Cerelle was really, really glad when the crowds of Lannisport and Casterly Rock were far behind the column, and most of the agitation was limited to the five hundred mounted knights that had been given the honour to escort her brother and she.

"Thankfully, it's all over."

"What, dear sister? You're no longer delighted to be cheered by your admirers? You don't like the bards singing of your golden hair and your delightful green eyes?"

"Oh shut up, Loreon," the young Lady of House Lannister commanded.

"It is 'shut up my Lord', for you, dear sister." Loreon smirked.

Cerelle huffed.

"I knew the titles and the power were going to triple the size of your head like a puff fish." She told her younger brother. "I swear solemnly that I will tell mother every moment when I catch you try to go against her instructions."

"I am the Lord of Casterly Rock, you know."

"You could have avoided Highgarden and raced to reach the Citadel, then," the daughter of Lady Johanna sweetly suggested, "I'm sure they would be eager to give you a few lessons of history and learn the difference between the banners of House Lefford and House Farman."

To her satisfaction, Loreon groaned.

"That was the one time, and I wasn't paying attention!"

"I'm so reassured.

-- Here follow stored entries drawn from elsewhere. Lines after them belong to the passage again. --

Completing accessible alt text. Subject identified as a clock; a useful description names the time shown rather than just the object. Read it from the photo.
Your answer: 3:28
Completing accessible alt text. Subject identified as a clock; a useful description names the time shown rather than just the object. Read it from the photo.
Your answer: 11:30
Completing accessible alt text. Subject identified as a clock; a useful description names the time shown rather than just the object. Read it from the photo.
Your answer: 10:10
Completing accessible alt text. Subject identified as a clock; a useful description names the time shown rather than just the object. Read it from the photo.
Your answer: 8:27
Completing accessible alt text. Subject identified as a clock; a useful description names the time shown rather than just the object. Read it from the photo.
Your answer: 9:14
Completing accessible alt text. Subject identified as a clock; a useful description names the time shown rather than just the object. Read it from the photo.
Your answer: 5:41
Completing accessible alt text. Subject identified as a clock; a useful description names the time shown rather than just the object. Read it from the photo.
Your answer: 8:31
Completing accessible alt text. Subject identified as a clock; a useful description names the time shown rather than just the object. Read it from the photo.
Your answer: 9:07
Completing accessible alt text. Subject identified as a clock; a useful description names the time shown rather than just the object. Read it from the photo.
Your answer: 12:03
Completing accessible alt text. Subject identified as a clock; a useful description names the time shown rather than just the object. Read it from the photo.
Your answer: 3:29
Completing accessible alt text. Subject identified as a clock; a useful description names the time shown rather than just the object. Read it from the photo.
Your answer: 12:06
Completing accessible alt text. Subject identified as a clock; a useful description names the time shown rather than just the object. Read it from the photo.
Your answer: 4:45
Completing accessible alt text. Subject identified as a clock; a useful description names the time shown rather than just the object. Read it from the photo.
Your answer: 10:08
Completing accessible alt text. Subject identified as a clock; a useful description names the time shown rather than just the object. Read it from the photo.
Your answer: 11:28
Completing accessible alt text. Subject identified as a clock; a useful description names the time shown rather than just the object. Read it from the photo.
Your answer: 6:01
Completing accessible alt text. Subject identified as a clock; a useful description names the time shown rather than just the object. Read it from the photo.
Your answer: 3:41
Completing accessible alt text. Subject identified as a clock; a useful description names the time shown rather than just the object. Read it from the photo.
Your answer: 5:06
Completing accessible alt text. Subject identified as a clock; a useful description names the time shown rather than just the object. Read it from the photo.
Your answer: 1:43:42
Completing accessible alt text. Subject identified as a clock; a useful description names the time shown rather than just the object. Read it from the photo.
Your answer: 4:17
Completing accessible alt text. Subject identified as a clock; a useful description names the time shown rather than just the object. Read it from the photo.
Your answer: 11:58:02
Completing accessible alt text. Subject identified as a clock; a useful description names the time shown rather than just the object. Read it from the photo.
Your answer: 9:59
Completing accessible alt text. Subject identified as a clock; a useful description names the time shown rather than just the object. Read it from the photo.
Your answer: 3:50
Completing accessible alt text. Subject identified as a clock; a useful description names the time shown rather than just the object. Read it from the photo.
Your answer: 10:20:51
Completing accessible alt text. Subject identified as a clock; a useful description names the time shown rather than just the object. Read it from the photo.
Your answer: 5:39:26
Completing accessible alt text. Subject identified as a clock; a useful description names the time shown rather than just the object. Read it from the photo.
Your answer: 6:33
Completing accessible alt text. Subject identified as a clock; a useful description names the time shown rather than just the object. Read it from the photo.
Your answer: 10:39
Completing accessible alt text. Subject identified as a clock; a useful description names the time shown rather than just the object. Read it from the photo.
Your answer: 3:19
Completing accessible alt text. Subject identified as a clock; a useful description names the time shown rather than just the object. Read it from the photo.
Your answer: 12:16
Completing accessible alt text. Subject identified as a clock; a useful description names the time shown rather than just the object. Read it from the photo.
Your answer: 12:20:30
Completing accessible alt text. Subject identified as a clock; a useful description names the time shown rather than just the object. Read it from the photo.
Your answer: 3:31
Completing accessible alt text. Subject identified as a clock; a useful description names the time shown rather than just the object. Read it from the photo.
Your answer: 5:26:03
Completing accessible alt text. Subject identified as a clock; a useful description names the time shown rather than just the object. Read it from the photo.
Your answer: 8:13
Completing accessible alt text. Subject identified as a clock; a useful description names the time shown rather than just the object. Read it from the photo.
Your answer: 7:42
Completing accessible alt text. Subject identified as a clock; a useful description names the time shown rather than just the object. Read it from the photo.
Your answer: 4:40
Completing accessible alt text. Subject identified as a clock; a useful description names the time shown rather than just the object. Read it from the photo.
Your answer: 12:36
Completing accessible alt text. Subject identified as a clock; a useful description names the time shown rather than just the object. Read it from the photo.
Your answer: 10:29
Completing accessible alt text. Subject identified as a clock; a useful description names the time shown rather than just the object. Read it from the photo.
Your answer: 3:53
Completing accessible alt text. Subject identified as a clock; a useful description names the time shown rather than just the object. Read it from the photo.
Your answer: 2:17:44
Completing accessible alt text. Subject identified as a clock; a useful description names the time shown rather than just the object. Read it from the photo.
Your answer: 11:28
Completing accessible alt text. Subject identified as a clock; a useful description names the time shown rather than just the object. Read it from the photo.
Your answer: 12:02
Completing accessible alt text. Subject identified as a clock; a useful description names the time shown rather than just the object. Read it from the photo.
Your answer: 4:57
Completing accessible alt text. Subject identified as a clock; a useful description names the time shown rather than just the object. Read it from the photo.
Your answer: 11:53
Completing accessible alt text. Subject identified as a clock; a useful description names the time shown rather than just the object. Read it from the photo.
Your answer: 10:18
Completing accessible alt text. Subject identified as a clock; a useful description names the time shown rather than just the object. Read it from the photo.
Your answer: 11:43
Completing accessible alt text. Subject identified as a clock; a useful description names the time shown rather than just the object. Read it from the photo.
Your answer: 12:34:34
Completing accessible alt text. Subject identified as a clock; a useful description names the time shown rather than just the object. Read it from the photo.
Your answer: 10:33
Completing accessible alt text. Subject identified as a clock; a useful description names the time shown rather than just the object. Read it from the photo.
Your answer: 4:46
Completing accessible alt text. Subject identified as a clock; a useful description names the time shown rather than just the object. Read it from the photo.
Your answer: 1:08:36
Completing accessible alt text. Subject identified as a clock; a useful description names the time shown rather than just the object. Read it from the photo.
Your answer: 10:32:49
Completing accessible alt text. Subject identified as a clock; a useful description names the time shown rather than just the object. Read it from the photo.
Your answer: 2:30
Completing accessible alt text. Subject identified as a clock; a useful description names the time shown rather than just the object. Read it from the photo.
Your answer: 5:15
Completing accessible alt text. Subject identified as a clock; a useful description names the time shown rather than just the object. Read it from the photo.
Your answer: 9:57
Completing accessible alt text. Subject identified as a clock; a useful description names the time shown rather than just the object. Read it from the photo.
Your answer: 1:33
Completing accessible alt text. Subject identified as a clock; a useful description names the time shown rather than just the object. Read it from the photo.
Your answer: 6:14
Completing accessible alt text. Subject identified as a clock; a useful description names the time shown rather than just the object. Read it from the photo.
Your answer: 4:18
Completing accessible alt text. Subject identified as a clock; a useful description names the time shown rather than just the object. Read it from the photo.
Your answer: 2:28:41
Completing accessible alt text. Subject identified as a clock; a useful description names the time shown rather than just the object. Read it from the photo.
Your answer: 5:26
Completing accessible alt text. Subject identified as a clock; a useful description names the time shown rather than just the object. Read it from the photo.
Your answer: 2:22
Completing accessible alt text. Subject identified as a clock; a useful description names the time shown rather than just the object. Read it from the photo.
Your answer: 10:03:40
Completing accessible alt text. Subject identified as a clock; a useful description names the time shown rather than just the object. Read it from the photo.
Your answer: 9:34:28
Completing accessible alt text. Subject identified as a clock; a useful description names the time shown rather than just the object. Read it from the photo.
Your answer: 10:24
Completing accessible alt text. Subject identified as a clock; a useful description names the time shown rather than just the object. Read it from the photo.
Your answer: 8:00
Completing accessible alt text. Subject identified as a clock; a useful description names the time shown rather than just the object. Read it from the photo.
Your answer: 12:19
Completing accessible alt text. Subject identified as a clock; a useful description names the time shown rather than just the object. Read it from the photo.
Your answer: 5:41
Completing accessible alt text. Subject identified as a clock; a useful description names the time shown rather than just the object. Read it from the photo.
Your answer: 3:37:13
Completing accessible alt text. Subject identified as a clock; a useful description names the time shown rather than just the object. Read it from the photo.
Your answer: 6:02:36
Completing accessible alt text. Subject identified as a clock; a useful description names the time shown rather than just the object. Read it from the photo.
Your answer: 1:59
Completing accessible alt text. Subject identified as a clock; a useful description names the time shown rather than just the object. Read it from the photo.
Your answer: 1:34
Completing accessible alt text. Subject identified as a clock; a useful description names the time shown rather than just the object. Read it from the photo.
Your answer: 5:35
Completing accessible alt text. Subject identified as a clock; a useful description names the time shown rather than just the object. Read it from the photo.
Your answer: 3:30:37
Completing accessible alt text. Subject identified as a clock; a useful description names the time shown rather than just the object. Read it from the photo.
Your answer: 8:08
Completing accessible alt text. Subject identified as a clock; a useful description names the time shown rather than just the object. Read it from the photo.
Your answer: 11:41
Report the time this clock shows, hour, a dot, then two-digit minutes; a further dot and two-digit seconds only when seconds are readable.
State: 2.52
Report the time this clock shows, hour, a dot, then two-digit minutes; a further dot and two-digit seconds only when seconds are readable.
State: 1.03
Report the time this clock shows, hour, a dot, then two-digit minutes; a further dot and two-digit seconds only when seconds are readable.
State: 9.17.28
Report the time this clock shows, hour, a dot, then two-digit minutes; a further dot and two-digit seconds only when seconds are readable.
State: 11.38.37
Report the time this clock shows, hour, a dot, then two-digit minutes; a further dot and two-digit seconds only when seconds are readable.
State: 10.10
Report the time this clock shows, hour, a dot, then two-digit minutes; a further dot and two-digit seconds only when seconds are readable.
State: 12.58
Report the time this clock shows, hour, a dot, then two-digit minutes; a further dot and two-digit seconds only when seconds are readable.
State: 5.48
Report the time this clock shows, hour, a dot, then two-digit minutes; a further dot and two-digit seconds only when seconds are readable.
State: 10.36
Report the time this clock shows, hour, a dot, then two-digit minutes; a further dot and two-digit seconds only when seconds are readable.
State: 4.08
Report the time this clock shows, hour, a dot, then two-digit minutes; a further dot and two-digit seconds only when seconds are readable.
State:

Tyshara should have come too...just to use her stick to force you to pay attention."

Alas, her big sister, far from being a talisman like it usually was in Loreon's presence, revealed itself to be a flaw here.

"Ha! You are still angry she isn't with you?"

"Silence," she ordered, trying to imitate her mother's voice...but alas, no matter how she did it, she hadn't the effect that always made sure Loreon lowered his eyes in short order.

"Sorry to inform you of this, sister...but you're not that scary."

Cerelle huffed again and looked away.

There was a lot to watch, so it wasn't exactly a chore. The coast of the Westerlands was offering itself to her green eyes, and it was truly a beautiful tapestry of green, gold, and blue.

Looking at it made it difficult to believe there had been a devastating civil war last year...of course, all the big battlefields had been far from here. It would take them several days before they even approached the ruins of Crakehall.

Everything looked beautiful...and it was a lie. Her mother had made it clear all her daughters knew it. That was why Cerelle was going to be betrothed before the end of the year, and likely married before this summer-like autumn ended.

The Westerlands seemed to have recovered, but they hadn't. It had too much gold, and not enough people. Their allies were few, and the ranks of their bannersmen had been decimated. They needed allies, powerful allies, before a dragon decided the Lannister lions were weak and easy to devour.

"No reaction? No 'I will tell it to Tyshara'?"

"She will decide your punishment, I hope you're not prideful enough to think you can escape it."

"Bah, she will forgive me." Cerelle gave him an amused expression. Tyshara? Forgiving Loreon when he did something obtuse and foolish? "Err...as long as I am not participating in the tourney as a mystery knight?"

"If you happen to do something so idiotic, Tyshara will be the least of your problems, brother dear."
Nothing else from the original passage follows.